[Plain-text document sources]
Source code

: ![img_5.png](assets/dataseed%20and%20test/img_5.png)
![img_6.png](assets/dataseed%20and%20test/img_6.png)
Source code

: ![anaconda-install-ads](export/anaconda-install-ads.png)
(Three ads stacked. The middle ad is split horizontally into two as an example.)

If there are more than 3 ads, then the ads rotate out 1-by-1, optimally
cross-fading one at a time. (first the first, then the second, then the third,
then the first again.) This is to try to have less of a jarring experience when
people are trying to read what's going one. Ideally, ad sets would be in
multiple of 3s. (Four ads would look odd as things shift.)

--

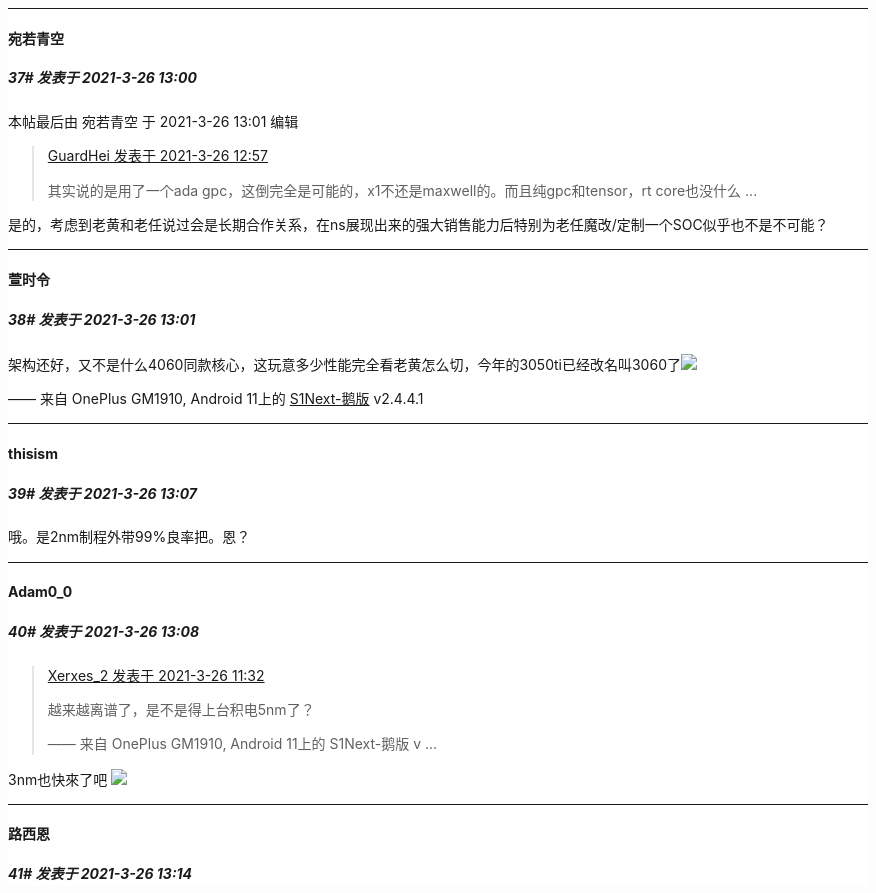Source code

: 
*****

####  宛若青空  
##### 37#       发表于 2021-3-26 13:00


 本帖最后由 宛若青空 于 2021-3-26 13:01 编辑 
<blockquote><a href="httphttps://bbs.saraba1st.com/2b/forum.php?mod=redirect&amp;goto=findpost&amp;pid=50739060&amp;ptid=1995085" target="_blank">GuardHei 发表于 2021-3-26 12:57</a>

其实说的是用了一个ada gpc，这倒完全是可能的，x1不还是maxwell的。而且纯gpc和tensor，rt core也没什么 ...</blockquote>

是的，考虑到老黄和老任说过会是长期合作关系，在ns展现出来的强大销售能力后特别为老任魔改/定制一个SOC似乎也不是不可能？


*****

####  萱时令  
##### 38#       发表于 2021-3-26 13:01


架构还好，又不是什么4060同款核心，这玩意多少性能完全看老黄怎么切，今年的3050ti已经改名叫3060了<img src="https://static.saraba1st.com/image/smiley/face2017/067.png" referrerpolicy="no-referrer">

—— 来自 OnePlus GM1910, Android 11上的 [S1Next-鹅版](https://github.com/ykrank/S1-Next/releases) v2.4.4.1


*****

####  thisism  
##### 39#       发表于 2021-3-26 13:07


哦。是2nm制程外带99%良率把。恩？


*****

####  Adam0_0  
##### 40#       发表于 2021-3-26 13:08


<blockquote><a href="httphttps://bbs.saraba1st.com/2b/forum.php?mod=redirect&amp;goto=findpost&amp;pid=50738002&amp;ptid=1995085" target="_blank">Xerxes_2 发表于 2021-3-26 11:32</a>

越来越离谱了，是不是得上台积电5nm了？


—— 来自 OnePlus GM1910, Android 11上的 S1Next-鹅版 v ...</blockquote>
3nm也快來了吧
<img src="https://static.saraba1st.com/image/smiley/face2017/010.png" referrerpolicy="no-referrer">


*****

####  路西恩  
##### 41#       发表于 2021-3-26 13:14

**PROBLEM TO SOLVE**
Looking at the data above, write out exactly the lines that start at the one containing "发表于 2021-3-26 13:08" and end at the one containing "发表于 2021-3-26 13:14"; include both and nothing beyond.

**ANSWER TO THE EXERCISE**
##### 40#       发表于 2021-3-26 13:08


<blockquote><a href="httphttps://bbs.saraba1st.com/2b/forum.php?mod=redirect&amp;goto=findpost&amp;pid=50738002&amp;ptid=1995085" target="_blank">Xerxes_2 发表于 2021-3-26 11:32</a>

越来越离谱了，是不是得上台积电5nm了？


—— 来自 OnePlus GM1910, Android 11上的 S1Next-鹅版 v ...</blockquote>
3nm也快來了吧
<img src="https://static.saraba1st.com/image/smiley/face2017/010.png" referrerpolicy="no-referrer">


*****

####  路西恩  
##### 41#       发表于 2021-3-26 13:14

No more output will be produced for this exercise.